PuppetMaster process memory usage constantly increases until kernel complains and starts killing off other processes
The last few days, I have been getting errors thrown at me by my monitoring software, in the early hours of the morning. It appears that my box running Puppet has run out of memory and the only way to solve it is the restart the Puppetmaster service.. When investigating further, I see that the memory consumption of the process has steadily increased throughout the day after about 12hrs it is at 70-80% memory usage held by that 1 process and I kill it in the morning.
The changes I have made around the time that this started happening are:
- Installing PuppetDB (postgresql backend) on the same node.
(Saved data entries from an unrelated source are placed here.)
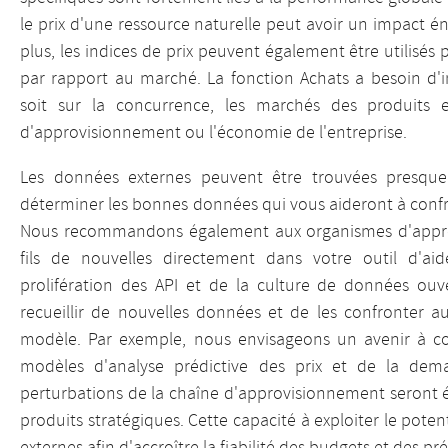
le prix d'une ressource naturelle peut avoir un impact é
plus, les indices de prix peuvent également être utilisés
par rapport au marché. La fonction Achats a besoin d'
soit sur la concurrence, les marchés des produits e
d'approvisionnement ou l'économie de l'entreprise.
Les données externes peuvent être trouvées presque 
déterminer les bonnes données qui vous aideront à conf
Nous recommandons également aux organismes d'approv
fils de nouvelles directement dans votre outil d'ai
prolifération des API et de la culture de données ouve
recueillir de nouvelles données et de les confronter au
modèle. Par exemple, nous envisageons un avenir à c
modèles d'analyse prédictive des prix et de la de
perturbations de la chaîne d'approvisionnement seront é
produits stratégiques. Cette capacité à exploiter le pote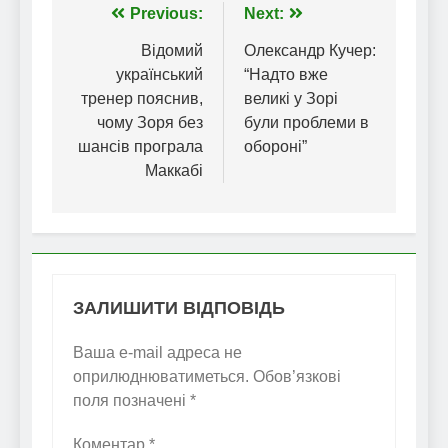
Навігація
Previous:
Next:
записів
Відомий
Олександр Кучер:
український
“Надто вже
тренер пояснив,
великі у Зорі
чому Зоря без
були проблеми в
шансів програла
обороні”
Маккабі
ЗАЛИШИТИ ВІДПОВІДЬ
Ваша e-mail адреса не
оприлюднюватиметься.
Обов’язкові
поля позначені
*
Коментар
*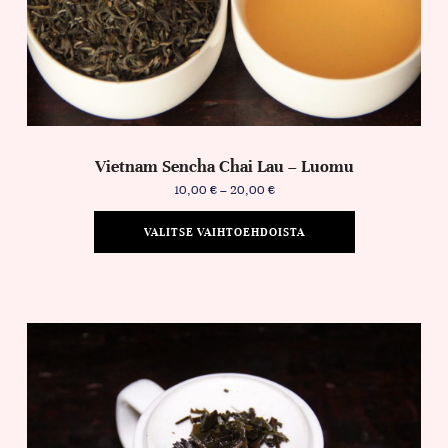
Vietnam Sencha Chai Lau – Luomu
10,00
€
–
20,00
€
VALITSE VAIHTOEHDOISTA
- Installing PuppetDBQuery module.
- Installed Puppetboard module
- Added about 20 PuppetDBQueries (via the PuppetDBQuery 'query_nodes' function) to the "default" node definition.
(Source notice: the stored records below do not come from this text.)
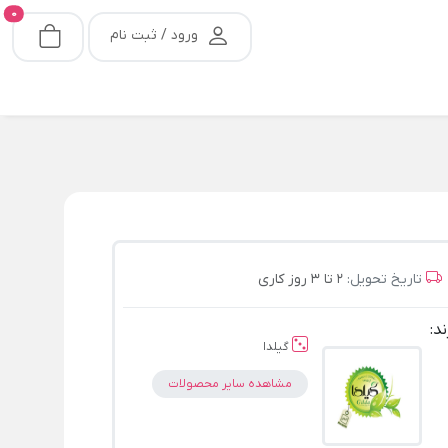
0
ورود / ثبت نام
تاریخ تحویل:
2 تا 3 روز کاری
ند:
گیلدا
مشاهده سایر محصولات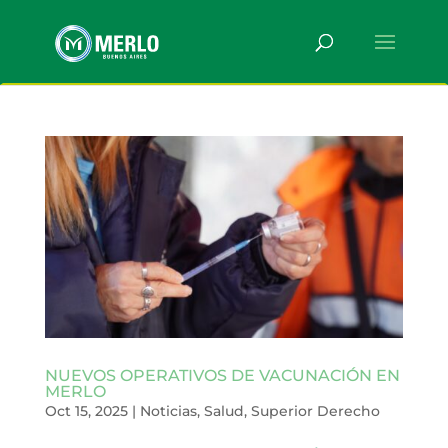
NUEVOS OPERATIVOS DE VACUNACIÓN EN
MERLO
Oct 15, 2025
|
Noticias
,
Salud
,
Superior Derecho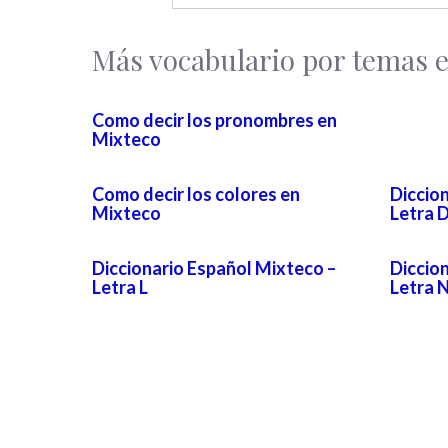
Más vocabulario por temas 
Como decir los pronombres en
Mixteco
Como decir los colores en
Diccio
Mixteco
Letra 
Diccionario Español Mixteco –
Diccio
Letra L
Letra 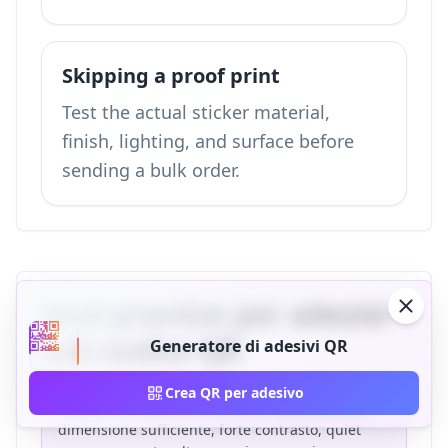
Skipping a proof print
Test the actual sticker material,
finish, lighting, and surface before
sending a bulk order.
Best practice per adesivi
con codice QR
Generatore di adesivi QR
Crea QR per adesivo
I migliori adesivi QR combinano QR dinamico,
dimensione sufficiente, forte contrasto, quiet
I have noticed that neither the PuppetDB, Puppetboard or postgresql processes increase in memory usage at all.
Unsure how to track the cause of this issue, any help would be greatly appreciated.
I have managed to subdue this problem a bit. It seems to be as I expected the massive number of queries I had set in the default node definition. After breaking them down and assigning only the necessary ones to each specific node the problem slowed down. I were originally performing ~20 PuppetDB queries on each node to obtain an array of node IP addresses from the DB. It seems these all took a lot of resources, and so with ~40 nodes, each doing and holding 20 queries the PuppetMaster process quickly ran out of memory on the machine. To try solve it, I split up the queries into the separate node definitions, so each node was only performing the 1-4 queries it needed to do and not all 20. As a result of this, the average memory usage of the Puppetmaster process increased at a much slower rate. It's taken 3 days to climb from 99MB (After restarting) to 1GB at the time of writing this. So the issue hasn't been fixed, but it has been slowed down. Starting to wonder if there is some GC that's not happening or something, as all of the nodes are set to check in every 30 minutes (default) so I would expect the memory to increase to this point and then stay stable.
Here is the additional info asked for just in case:
- Puppet Version: 3.6.2 (Agent and master)
- Ruby Version: 1.9.3
- Puppetdb Version: 3.0.1
- Postgresql Version: 9.1.13
- Postgresql module version: puppetlabs/postgresql - 3.4.0
- Just using the default installation of Open Source Puppet, believe it's using webbrick for puppetboard.